- Born: 22 July 1943 Hardinxveld [nl], Netherlands
- Died: 2 April 2024 (aged 80) Middelburg, Netherlands
- Education: AKV St. Joost (Breda)
- Occupations: cinematographer and photographer

= Jaap Wolterbeek =

Dutch photographer (1943-2024)

Jaap Wolterbeek (22 July 1943 – 2 April 2024) was a Dutch photographer and cinematographer. He became most known as a press photographer working for various Dutch media outlets and selling many photographs internationally.

==Biography==
Wolterbeek was born in Hardinxveld in 1943 and grew up in Vlissingen. He graduated from the AKV St. Joost in Breda. He was commissioned in 1969 by the Ministry of Culture to make the short film Rijksweg A58 about the A58 motorway that was named death road due to the many accidents at the time. The film was a success at the 1969 film festival in Arnhem and was broadcast by the Nederlandse Omroep Stichting in 1976. He was also a cinematographer for television program Van Gewest tot Gewest.

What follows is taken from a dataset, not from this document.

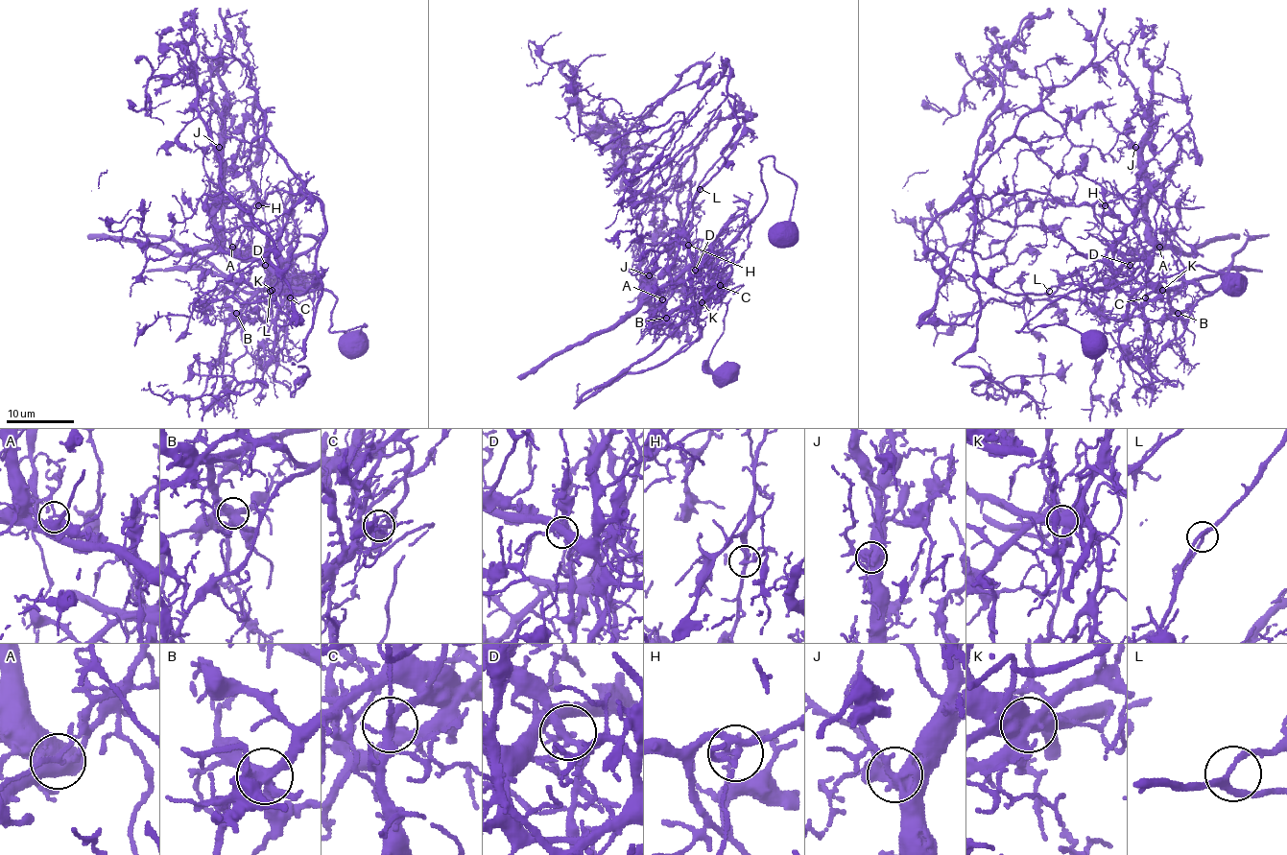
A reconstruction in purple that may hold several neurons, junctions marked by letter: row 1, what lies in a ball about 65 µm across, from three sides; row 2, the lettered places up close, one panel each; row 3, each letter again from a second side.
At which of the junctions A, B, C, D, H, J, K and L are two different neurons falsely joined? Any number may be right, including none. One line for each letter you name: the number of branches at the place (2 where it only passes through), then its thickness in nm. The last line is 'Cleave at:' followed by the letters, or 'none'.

He became the first press photographer of Zeeland. Wolterbeek is most known as a press photographer, but also worked for companies. He worked as a press photographer for among others De Telegraaf, Algemeen Dagblad and Dutch news agency Algemeen Nederlands Persbureau. He was at numerous notable events including Borssele Nuclear Power Station protests during the 1980s and the sinking of the in 1987. He sold many photographs internationally.

Wolterbeek was married and was father. Wolterbeek suffered from esophageal cancer and later liver cancer. Wolterbeek died in a nursing home in Middelburg on 2 April 2024, at the age of 80.